Officials are reporting no major injuries from the winter storm this week that blanketed the county in sleet, ice and snow.
Sandy Mackey, deputy director of the Delaware County Office of Homeland Security and Emergency Management, said the winter storm that began Wednesday was “interesting” as it switched between sleet, ice pellets, and snow before turning to strictly snow.
All of the public schools within the county closed Thursday and Friday, as did the Ohio Wesleyan University campus, all Delaware County District Library locations, and the Delaware Public Health District offices. Many businesses and government offices also closed their doors Thursday and Friday.
Mackey said the exact amount of snowfall depended on the location within the county, adding the northern part of the county received around 8 inches of snow, while the southern part of the county had more ice than snow, which lowered snowfall to 3 inches.
There were a few power outages within the county during the storm, Mackey said, including an outage of about 1,400 customers with Consolidated Electric on Thursday. Mackey said Friday that other outages occurred but were remedied “promptly,” and the EMA had no requests for shelter on Friday.
Other than a few minor traffic crashes, Mackey said she was not aware of any injuries caused by the storm.
Delaware County Sheriff Russell Martin declared a Level 3 snow emergency on Thursday at 6 p.m., closing the roads for all non-emergency personnel.
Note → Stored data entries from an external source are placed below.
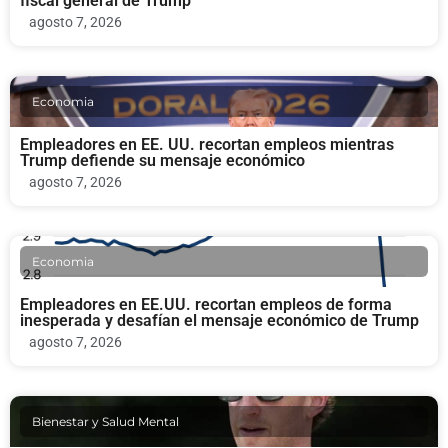
fiscal general de Trump
agosto 7, 2026
Economia
Empleadores en EE. UU. recortan empleos mientras
Trump defiende su mensaje económico
agosto 7, 2026
Economia
Empleadores en EE.UU. recortan empleos de forma
inesperada y desafían el mensaje económico de Trump
agosto 7, 2026
Bienestar y Salud Mental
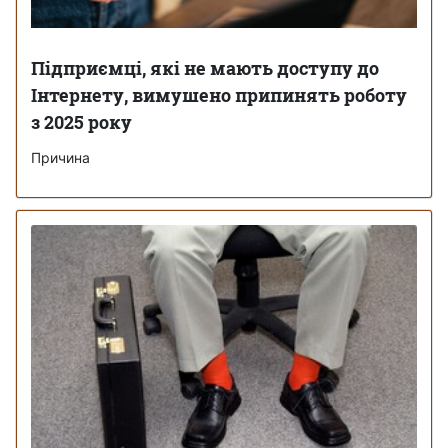
Підприємці, які не мають доступу до
Інтернету, вимушено припинять роботу
з 2025 року
Причина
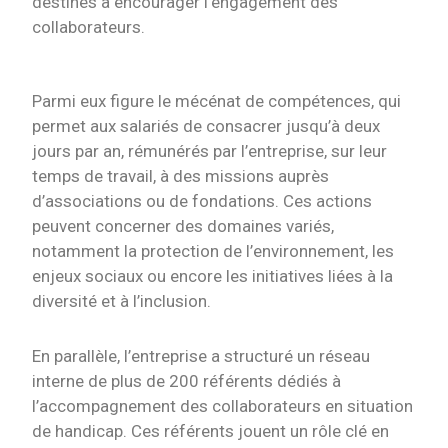
destinés à encourager l’engagement des
collaborateurs.
Parmi eux figure le mécénat de compétences, qui
permet aux salariés de consacrer jusqu’à deux
jours par an, rémunérés par l’entreprise, sur leur
temps de travail, à des missions auprès
d’associations ou de fondations. Ces actions
peuvent concerner des domaines variés,
notamment la protection de l’environnement, les
enjeux sociaux ou encore les initiatives liées à la
diversité et à l’inclusion.
En parallèle, l’entreprise a structuré un réseau
interne de plus de 200 référents dédiés à
l’accompagnement des collaborateurs en situation
de handicap. Ces référents jouent un rôle clé en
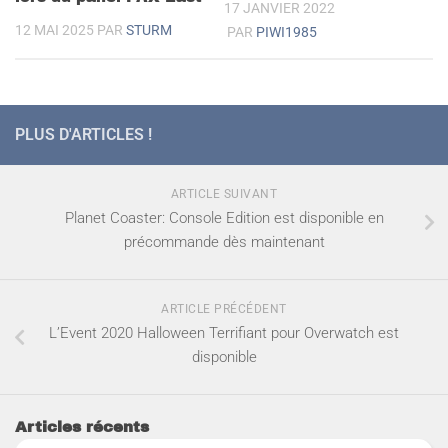
17 JANVIER 2022
12 MAI 2025
PAR
STURM
PAR
PIWI1985
PLUS D'ARTICLES !
ARTICLE SUIVANT
Planet Coaster: Console Edition est disponible en
précommande dès maintenant
ARTICLE PRÉCÉDENT
L’Event 2020 Halloween Terrifiant pour Overwatch est
disponible
Articles récents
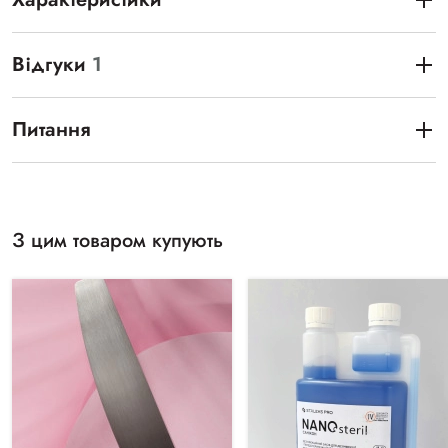
Відгуки
1
Питання
З цим товаром купують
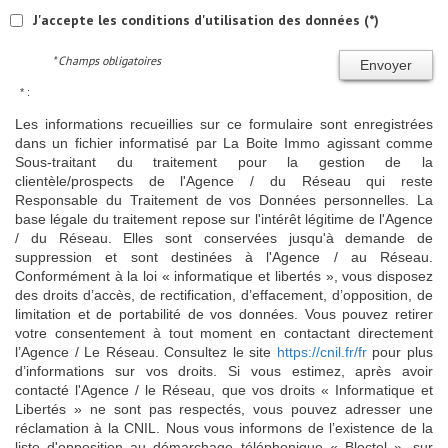
J'accepte les conditions d'utilisation des données (*)
* Champs obligatoires
Envoyer
* :
Les informations recueillies sur ce formulaire sont enregistrées
dans un fichier informatisé par La Boite Immo agissant comme
Sous-traitant du traitement pour la gestion de la
clientèle/prospects de l'Agence / du Réseau qui reste
Responsable du Traitement de vos Données personnelles. La
base légale du traitement repose sur l'intérêt légitime de l'Agence
/ du Réseau. Elles sont conservées jusqu'à demande de
suppression et sont destinées à l'Agence / au Réseau.
Conformément à la loi « informatique et libertés », vous disposez
des droits d’accès, de rectification, d’effacement, d’opposition, de
limitation et de portabilité de vos données. Vous pouvez retirer
votre consentement à tout moment en contactant directement
l’Agence / Le Réseau. Consultez le site
https://cnil.fr/fr
pour plus
d’informations sur vos droits. Si vous estimez, après avoir
contacté l'Agence / le Réseau, que vos droits « Informatique et
Libertés » ne sont pas respectés, vous pouvez adresser une
réclamation à la CNIL. Nous vous informons de l’existence de la
liste d'opposition au démarchage téléphonique « Bloctel », sur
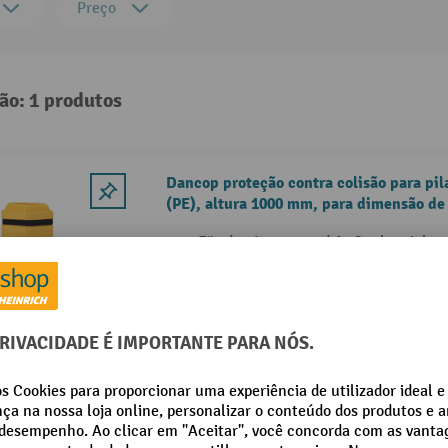
Preço
ão: 1 produtos
Dancop proteção contra colisão para pil
(PE), altura 1000 mm, para dimensão de p
100-150 mm.
Für den Innen- und Außenbereich g
Aus rückfederndem und formstabile
In Signalfarbe Verkehrsgelb für bess
2 Variantes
The previous and only other Level 3 during Martin’s tenure as sheriff occurred in 2019.
Tracy Whited, head of community and media relations at the sheriff’s office, said the office felt the need to elevate the emergency to Level 3 after the continuous snowfall on top of ice worsened road conditions.
“The blowing and drifting snow made visibility dismal,” Whited said Friday. “Also, snowplow trucks are much more effective with fewer drivers on the road. This allows for a quicker and safer clearing of the roadways by the plow truck warriors. And that gets everyone back to their normal routine in a safer and quicker manner.”
Whited said the office had no difficulty with drivers after the Level 3 declaration on Thursday.
“We were not surprised at how well residents and motorists heeded the Level 3 emergency,” Whited said. “We did not issue any tickets, but we did have some motorists who slid off the roadways and into ditches as they attempted to get home (mostly from work).”
At 12:16 p.m. on Friday, Martin downgraded the county to a Level 2 snow emergency before dropping the county to a Level 1 at 4 p.m. As of press time, the county was still under a Level 1 snow emergency.
Delaware Police Capt. Adam Moore said Friday officers did not have to issue any citations to drivers during the Level 3 emergency.
“We observed significant compliance overnight with the Level 3 snow emergency,” he said. “Our operations do not change substantially during extreme weather. We continue to respond to calls for assistance and emergencies. The cold temperatures, ice, and snow do make those responses, at times, more challenging for our personnel.”
Whited praised the work of all the agencies that worked during the storm to keep residents safe.
“The partnership among numerous public servants to ensure everyone’s safety is remarkable,” Whited said. “While we understand that waiting out a Level 3 or not having your neighborhood roads plowed quick enough may be hugely inconvenient, we are measuring success by lives saved, minimal crashes, and a timely return to normalcy.”